- _Work to complete_
Reproduce the records from the line containing "INPUT: satellite image." up to and including the line containing "45H143L142 41H137L135 43H131L130". Omit the pictures from your answer.

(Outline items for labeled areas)
----
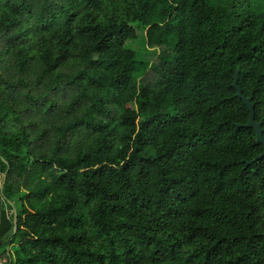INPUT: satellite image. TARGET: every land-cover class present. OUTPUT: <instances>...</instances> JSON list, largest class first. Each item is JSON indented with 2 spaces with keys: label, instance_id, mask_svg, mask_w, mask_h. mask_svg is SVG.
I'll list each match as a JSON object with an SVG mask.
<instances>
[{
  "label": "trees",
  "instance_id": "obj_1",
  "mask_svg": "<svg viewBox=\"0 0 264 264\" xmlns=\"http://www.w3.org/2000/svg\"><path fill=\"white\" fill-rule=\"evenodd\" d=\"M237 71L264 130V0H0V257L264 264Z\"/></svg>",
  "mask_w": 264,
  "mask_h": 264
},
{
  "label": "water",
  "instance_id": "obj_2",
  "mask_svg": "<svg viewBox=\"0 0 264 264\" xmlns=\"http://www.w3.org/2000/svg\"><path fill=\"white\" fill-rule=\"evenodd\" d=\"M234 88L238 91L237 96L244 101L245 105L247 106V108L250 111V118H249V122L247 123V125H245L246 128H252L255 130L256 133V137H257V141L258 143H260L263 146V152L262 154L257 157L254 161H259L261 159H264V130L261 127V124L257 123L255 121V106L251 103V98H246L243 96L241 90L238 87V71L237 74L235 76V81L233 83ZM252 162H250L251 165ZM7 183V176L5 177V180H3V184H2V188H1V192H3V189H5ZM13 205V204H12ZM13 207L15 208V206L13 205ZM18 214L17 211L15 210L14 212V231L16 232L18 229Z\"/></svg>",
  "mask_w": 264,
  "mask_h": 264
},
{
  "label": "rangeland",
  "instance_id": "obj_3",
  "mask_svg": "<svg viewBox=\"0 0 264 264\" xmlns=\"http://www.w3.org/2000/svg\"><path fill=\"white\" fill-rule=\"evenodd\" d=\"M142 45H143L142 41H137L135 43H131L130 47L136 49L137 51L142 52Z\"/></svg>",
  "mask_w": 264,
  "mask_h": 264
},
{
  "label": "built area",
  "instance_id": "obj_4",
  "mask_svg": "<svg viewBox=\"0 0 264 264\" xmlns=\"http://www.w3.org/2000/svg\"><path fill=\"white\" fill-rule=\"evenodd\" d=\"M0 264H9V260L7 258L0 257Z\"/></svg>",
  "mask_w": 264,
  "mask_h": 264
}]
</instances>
----
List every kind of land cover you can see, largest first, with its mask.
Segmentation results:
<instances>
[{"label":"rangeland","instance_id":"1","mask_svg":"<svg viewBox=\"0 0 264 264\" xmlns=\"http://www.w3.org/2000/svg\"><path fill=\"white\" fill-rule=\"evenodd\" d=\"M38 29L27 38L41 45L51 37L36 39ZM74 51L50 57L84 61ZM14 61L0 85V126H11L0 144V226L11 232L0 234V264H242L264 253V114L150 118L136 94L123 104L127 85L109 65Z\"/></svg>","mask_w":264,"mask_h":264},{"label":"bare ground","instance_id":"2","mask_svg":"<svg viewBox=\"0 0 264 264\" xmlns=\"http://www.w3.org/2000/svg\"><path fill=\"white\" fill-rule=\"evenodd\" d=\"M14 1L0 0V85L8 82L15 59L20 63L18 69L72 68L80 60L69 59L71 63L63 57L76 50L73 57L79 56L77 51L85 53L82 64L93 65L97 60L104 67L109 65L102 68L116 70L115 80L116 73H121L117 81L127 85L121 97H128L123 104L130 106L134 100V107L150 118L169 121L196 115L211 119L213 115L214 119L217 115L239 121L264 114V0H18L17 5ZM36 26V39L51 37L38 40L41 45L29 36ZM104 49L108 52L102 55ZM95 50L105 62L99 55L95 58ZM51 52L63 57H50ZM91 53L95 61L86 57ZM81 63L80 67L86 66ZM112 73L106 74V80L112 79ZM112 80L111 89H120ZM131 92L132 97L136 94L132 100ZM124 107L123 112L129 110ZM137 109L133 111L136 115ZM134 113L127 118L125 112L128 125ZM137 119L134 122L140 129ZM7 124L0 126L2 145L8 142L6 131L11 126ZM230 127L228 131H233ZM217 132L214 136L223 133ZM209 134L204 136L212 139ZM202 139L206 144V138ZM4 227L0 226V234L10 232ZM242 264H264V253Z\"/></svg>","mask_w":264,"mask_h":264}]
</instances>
----
- _In response_
INPUT: satellite image. TARGET: every land-cover class present. OUTPUT: <instances>...</instances> JSON list, largest class first. Each item is JSON indented with 2 spaces with keys: label, instance_id, mask_svg, mask_w, mask_h. mask_svg is SVG.
I'll list each match as a JSON object with an SVG mask.
<instances>
[{
  "label": "trees",
  "instance_id": "obj_1",
  "mask_svg": "<svg viewBox=\"0 0 264 264\" xmlns=\"http://www.w3.org/2000/svg\"><path fill=\"white\" fill-rule=\"evenodd\" d=\"M237 71L264 130V0H0V257L264 264Z\"/></svg>",
  "mask_w": 264,
  "mask_h": 264
},
{
  "label": "water",
  "instance_id": "obj_2",
  "mask_svg": "<svg viewBox=\"0 0 264 264\" xmlns=\"http://www.w3.org/2000/svg\"><path fill=\"white\" fill-rule=\"evenodd\" d=\"M234 88L238 91L237 96L244 101L245 105L247 106V108L250 111V118H249V122L247 123V125H245L246 128H252L255 130L256 133V137H257V141L258 143H260L263 146V152L262 154L257 157L254 161H259L261 159H264V130L261 127V124L257 123L255 121V106L251 103V98H246L243 96L241 90L238 87V71L237 74L235 76V81L233 83ZM252 162H250L251 165ZM7 183V176L5 177V180H3V184H2V188H1V192H3V189H5ZM13 205V204H12ZM13 207L15 208V206L13 205ZM18 214L17 211L15 210L14 212V231L16 232L18 229Z\"/></svg>",
  "mask_w": 264,
  "mask_h": 264
},
{
  "label": "rangeland",
  "instance_id": "obj_3",
  "mask_svg": "<svg viewBox=\"0 0 264 264\" xmlns=\"http://www.w3.org/2000/svg\"><path fill=\"white\" fill-rule=\"evenodd\" d=\"M142 45H143L142 41H137L135 43H131L130 47L136 49L137 51L142 52Z\"/></svg>",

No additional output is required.